Required work. Please reproduce the data in full, exactly as it stands.

Provided records.
::::::::::
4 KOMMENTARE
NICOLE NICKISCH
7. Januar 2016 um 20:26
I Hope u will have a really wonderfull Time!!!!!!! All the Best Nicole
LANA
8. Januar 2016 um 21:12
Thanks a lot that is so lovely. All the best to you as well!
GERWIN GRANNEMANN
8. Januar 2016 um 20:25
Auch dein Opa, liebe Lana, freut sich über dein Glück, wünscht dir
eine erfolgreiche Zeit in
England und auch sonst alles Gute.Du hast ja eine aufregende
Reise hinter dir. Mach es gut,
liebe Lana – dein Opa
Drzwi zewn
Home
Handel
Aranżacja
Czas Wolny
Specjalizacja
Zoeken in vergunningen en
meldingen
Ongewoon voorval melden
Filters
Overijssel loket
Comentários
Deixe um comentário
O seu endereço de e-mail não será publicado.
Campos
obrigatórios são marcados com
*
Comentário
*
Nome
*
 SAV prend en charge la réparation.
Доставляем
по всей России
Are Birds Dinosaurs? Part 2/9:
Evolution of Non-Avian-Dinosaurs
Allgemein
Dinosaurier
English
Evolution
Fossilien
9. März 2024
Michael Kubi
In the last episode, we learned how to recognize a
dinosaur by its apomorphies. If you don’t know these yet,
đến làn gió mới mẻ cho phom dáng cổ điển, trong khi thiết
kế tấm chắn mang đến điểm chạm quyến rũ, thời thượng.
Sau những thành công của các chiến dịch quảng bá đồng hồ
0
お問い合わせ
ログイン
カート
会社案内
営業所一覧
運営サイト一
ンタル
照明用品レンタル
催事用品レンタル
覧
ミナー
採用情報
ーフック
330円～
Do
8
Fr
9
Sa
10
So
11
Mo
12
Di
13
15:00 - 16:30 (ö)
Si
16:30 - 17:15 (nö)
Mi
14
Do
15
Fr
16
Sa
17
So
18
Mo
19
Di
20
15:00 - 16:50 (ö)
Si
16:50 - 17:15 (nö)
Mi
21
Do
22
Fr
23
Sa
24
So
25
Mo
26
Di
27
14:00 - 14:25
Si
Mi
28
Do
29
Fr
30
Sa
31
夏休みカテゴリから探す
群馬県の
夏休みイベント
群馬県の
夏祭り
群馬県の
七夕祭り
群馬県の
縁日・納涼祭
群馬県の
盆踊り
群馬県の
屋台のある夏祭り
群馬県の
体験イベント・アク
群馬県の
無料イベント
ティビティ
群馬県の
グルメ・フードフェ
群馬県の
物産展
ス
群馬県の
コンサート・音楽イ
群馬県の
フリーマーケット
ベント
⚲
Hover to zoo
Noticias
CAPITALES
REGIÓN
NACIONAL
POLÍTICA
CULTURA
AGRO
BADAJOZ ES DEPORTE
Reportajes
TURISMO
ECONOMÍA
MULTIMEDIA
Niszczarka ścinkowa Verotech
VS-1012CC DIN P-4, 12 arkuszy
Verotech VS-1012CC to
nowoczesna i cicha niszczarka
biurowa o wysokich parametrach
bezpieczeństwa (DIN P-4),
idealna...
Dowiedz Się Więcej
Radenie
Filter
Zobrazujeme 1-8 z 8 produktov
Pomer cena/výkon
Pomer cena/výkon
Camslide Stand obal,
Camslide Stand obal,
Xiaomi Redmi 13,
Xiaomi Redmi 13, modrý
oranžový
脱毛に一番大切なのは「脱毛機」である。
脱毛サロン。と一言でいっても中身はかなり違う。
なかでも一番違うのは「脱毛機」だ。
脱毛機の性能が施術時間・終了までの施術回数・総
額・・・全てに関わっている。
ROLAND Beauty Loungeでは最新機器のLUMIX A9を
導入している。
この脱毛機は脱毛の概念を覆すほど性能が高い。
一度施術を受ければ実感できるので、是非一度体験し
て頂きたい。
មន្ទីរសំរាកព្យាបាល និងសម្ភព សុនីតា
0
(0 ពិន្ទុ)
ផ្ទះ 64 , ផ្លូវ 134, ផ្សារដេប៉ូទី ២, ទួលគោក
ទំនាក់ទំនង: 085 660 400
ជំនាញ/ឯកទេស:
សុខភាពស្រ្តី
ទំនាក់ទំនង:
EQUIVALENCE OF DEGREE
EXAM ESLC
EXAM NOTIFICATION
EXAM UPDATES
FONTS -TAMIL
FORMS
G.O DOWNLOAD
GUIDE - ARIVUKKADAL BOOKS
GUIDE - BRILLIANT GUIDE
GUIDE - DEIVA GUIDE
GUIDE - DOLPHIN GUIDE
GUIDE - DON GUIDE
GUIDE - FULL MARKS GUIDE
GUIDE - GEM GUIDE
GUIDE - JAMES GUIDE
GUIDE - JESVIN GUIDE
::::::::::
Response to this task.
4 KOMMENTARE
NICOLE NICKISCH
7. Januar 2016 um 20:26
I Hope u will have a really wonderfull Time!!!!!!! All the Best Nicole
LANA
8. Januar 2016 um 21:12
Thanks a lot that is so lovely. All the best to you as well!
GERWIN GRANNEMANN
8. Januar 2016 um 20:25
Auch dein Opa, liebe Lana, freut sich über dein Glück, wünscht dir
eine erfolgreiche Zeit in
England und auch sonst alles Gute.Du hast ja eine aufregende
Reise hinter dir. Mach es gut,
liebe Lana – dein Opa
Drzwi zewn
Home
Handel
Aranżacja
Czas Wolny
Specjalizacja
Zoeken in vergunningen en
meldingen
Ongewoon voorval melden
Filters
Overijssel loket
Comentários
Deixe um comentário
O seu endereço de e-mail não será publicado.
Campos
obrigatórios são marcados com
*
Comentário
*
Nome
*
 SAV prend en charge la réparation.
Доставляем
по всей России
Are Birds Dinosaurs? Part 2/9:
Evolution of Non-Avian-Dinosaurs
Allgemein
Dinosaurier
English
Evolution
Fossilien
9. März 2024
Michael Kubi
In the last episode, we learned how to recognize a
dinosaur by its apomorphies. If you don’t know these yet,
đến làn gió mới mẻ cho phom dáng cổ điển, trong khi thiết
kế tấm chắn mang đến điểm chạm quyến rũ, thời thượng.
Sau những thành công của các chiến dịch quảng bá đồng hồ
0
お問い合わせ
ログイン
カート
会社案内
営業所一覧
運営サイト一
ンタル
照明用品レンタル
催事用品レンタル
覧
ミナー
採用情報
ーフック
330円～
Do
8
Fr
9
Sa
10
So
11
Mo
12
Di
13
15:00 - 16:30 (ö)
Si
16:30 - 17:15 (nö)
Mi
14
Do
15
Fr
16
Sa
17
So
18
Mo
19
Di
20
15:00 - 16:50 (ö)
Si
16:50 - 17:15 (nö)
Mi
21
Do
22
Fr
23
Sa
24
So
25
Mo
26
Di
27
14:00 - 14:25
Si
Mi
28
Do
29
Fr
30
Sa
31
夏休みカテゴリから探す
群馬県の
夏休みイベント
群馬県の
夏祭り
群馬県の
七夕祭り
群馬県の
縁日・納涼祭
群馬県の
盆踊り
群馬県の
屋台のある夏祭り
群馬県の
体験イベント・アク
群馬県の
無料イベント
ティビティ
群馬県の
グルメ・フードフェ
群馬県の
物産展
ス
群馬県の
コンサート・音楽イ
群馬県の
フリーマーケット
ベント
⚲
Hover to zoo
Noticias
CAPITALES
REGIÓN
NACIONAL
POLÍTICA
CULTURA
AGRO
BADAJOZ ES DEPORTE
Reportajes
TURISMO
ECONOMÍA
MULTIMEDIA
Niszczarka ścinkowa Verotech
VS-1012CC DIN P-4, 12 arkuszy
Verotech VS-1012CC to
nowoczesna i cicha niszczarka
biurowa o wysokich parametrach
bezpieczeństwa (DIN P-4),
idealna...
Dowiedz Się Więcej
Radenie
Filter
Zobrazujeme 1-8 z 8 produktov
Pomer cena/výkon
Pomer cena/výkon
Camslide Stand obal,
Camslide Stand obal,
Xiaomi Redmi 13,
Xiaomi Redmi 13, modrý
oranžový
脱毛に一番大切なのは「脱毛機」である。
脱毛サロン。と一言でいっても中身はかなり違う。
なかでも一番違うのは「脱毛機」だ。
脱毛機の性能が施術時間・終了までの施術回数・総
額・・・全てに関わっている。
ROLAND Beauty Loungeでは最新機器のLUMIX A9を
導入している。
この脱毛機は脱毛の概念を覆すほど性能が高い。
一度施術を受ければ実感できるので、是非一度体験し
て頂きたい。
មន្ទីរសំរាកព្យាបាល និងសម្ភព សុនីតា
0
(0 ពិន្ទុ)
ផ្ទះ 64 , ផ្លូវ 134, ផ្សារដេប៉ូទី ២, ទួលគោក
ទំនាក់ទំនង: 085 660 400
ជំនាញ/ឯកទេស:
សុខភាពស្រ្តី
ទំនាក់ទំនង:
EQUIVALENCE OF DEGREE
EXAM ESLC
EXAM NOTIFICATION
EXAM UPDATES
FONTS -TAMIL
FORMS
G.O DOWNLOAD
GUIDE - ARIVUKKADAL BOOKS
GUIDE - BRILLIANT GUIDE
GUIDE - DEIVA GUIDE
GUIDE - DOLPHIN GUIDE
GUIDE - DON GUIDE
GUIDE - FULL MARKS GUIDE
GUIDE - GEM GUIDE
GUIDE - JAMES GUIDE
GUIDE - JESVIN GUIDE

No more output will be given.